Aynı şekilde devlet erkini eline geçirdikten sonra değişen, halkın algısını kuvvetlendirecek eylemlere tevessül eden siyasilere rastlamak da mümkündür. Ülkemizde siyaseti, halkı sömürme, kasayı doldurma, zenginlerin, torpillilerin işini görme, fakirin, sahipsizin hakkını yeme aracı olarak kullananlar bulunmaktadır. Neyzen Tevfik 1940 yıllarında “Kime sordumsa seni doğru cevap vermediler/ Kimi alçak, kimi hırsız kimi deyyus dediler/ Künyeni almak için partiye ettim telefon/ Bizdeki kayıtlara göre o şimdi meb’us dediler” diyerek siyaseti çıkarı için kullananları kendi tavrınca eleştirmiştir.

Bazıları ise siyaset üzerinden bir yere geldiklerinde makamı bir zırh gibi kullanmakta, kendilerini seçilmiş özel kullar sınıfına dahil etmektedirler.

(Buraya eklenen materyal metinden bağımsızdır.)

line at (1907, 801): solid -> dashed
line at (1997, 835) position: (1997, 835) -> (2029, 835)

Bunların bu tavırları çevreleri tarafından çok itici bulunmaktadır.

İnsanların siyaseten geldikleri bir makama, ilmi güçleri ile geldiklerini sanmaları ve tavırlarında bilgiçlik edasına girmeleri de halk tarafından iyi karşılanmamaktadır. İbn Kemal bir şiirinde “Câh ile gelmez fazilet cahile” yani, makam ile bir cahile fazilet gelmez diyerek geçici heveslere, insanların kendilerini fazla kaptırmamalarını tavsiye etmektedir. İnsanlar hangi makama gelirler ise gelsinler, faziletlerinden taviz vermemeleri, makamdan güç alma yerine makamlarına güç vermenin kuralını kendilerine şiar edinmeleri gerekmektedir. Aksi takdirde

koltuklarından düştüklerinde (indiklerinde değil), akşam tok yatıp sabah aç kalkan horozlar gibi çil çil ortalarda dolaşmaktadırlar.

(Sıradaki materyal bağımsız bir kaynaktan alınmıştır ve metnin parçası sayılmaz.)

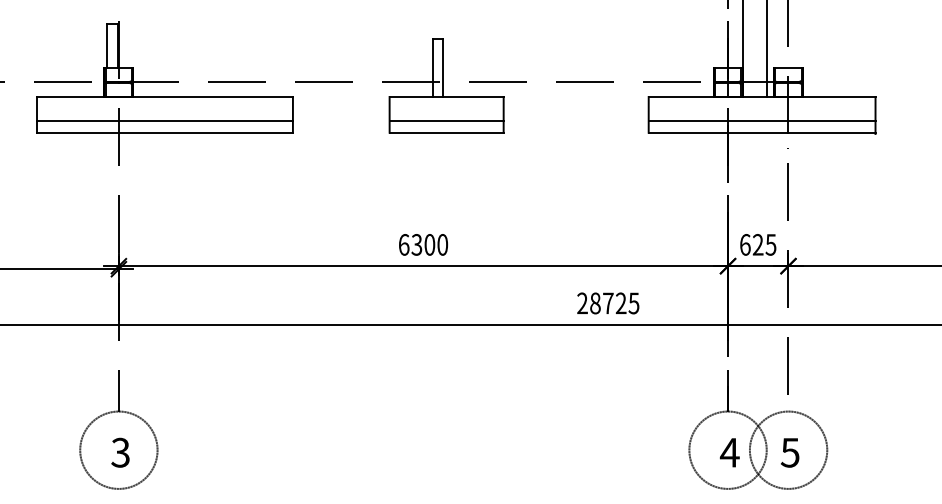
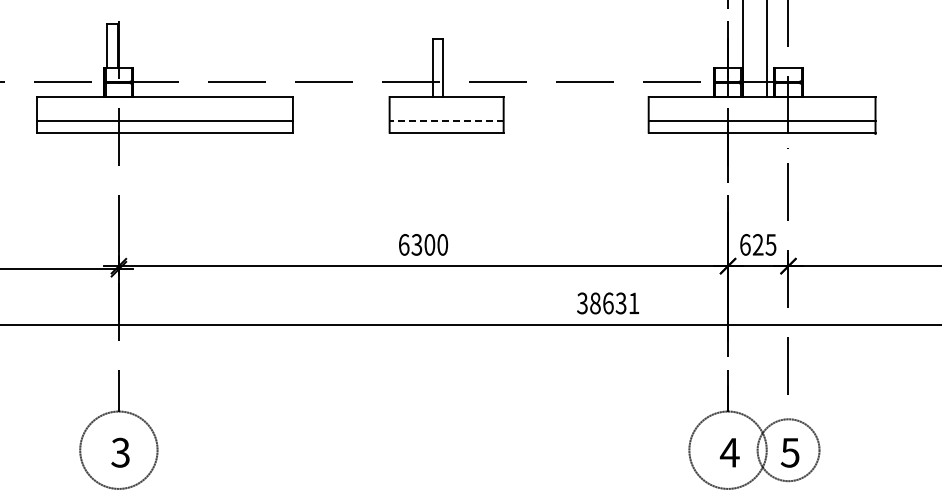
line at (446, 121): solid -> dashed
text at (608, 303): 28725 -> 38631
circle at (788, 449) diameter: 77 px -> 62 px
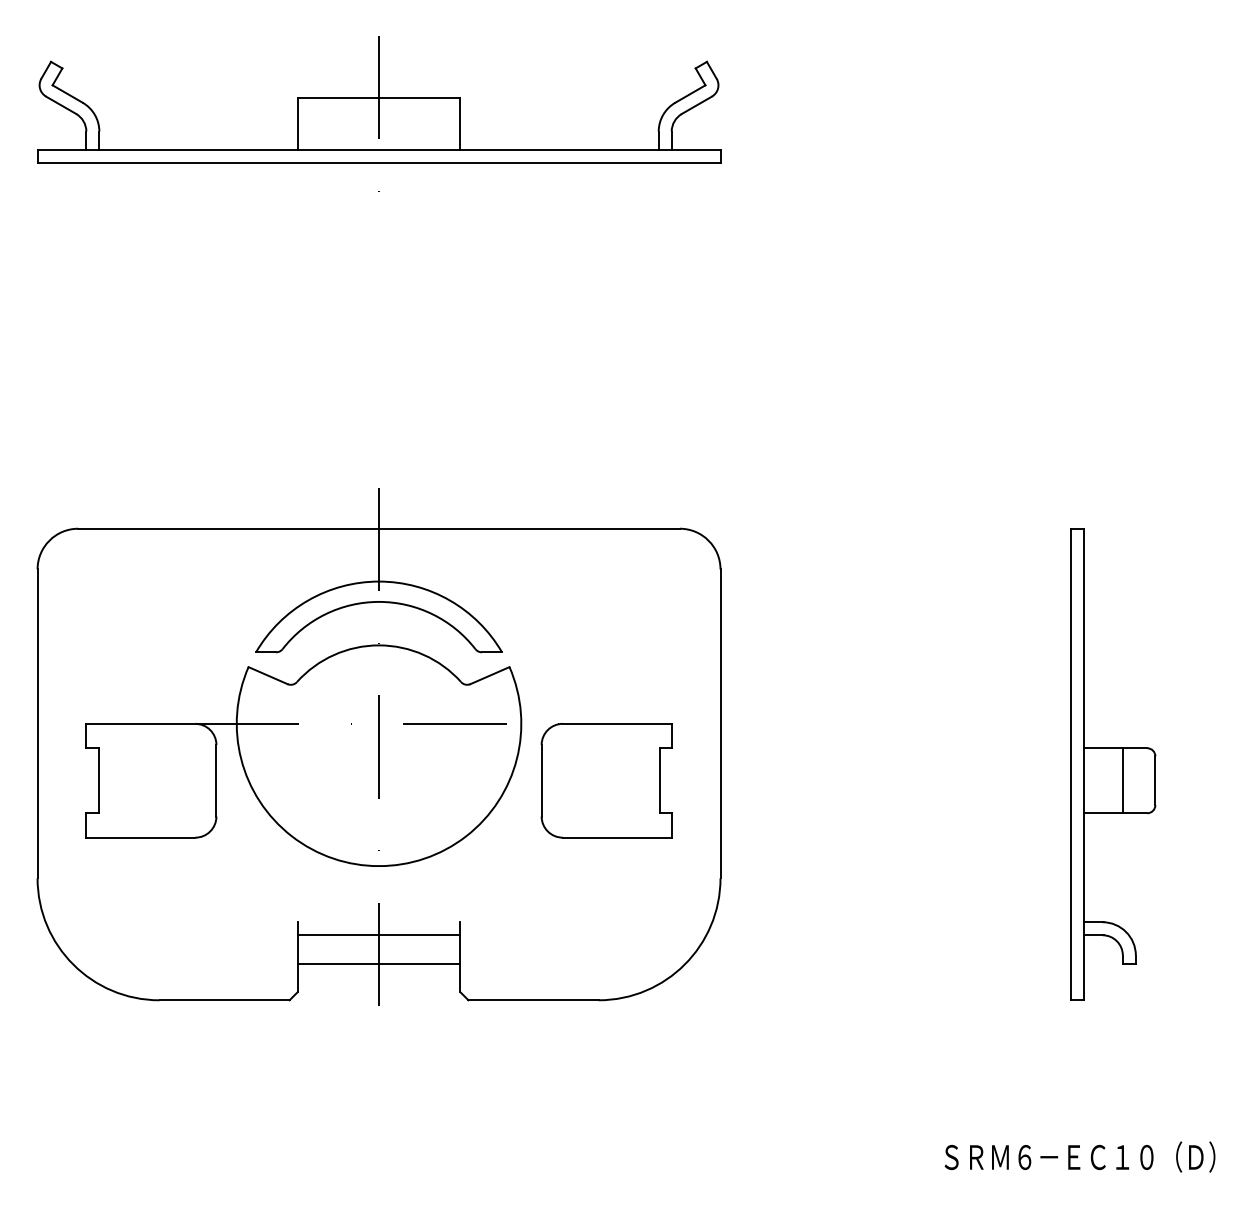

Elbette bir dava, memlekete fayda sağlama uğruna siyaset yapan birçok çok kıymetli yöneticilerimiz, siyasetçilerimiz bulunmaktadır. Fakat fakir fukaranın emeğini çalmak, kendilerine maddi imkân alanları açmak için siyasete girenler için Şair Nâbî’nin “Lânet ol devlete kim ola gıda/ Eşk-i çeşm-i fukâra subh u mesâ/” diyerek gıdası sabah akşam fakirlerin gözyaşı olan devlete, mutluluğa lanet olsun ifadesindeki duygularına katılmamak mümkün değildir.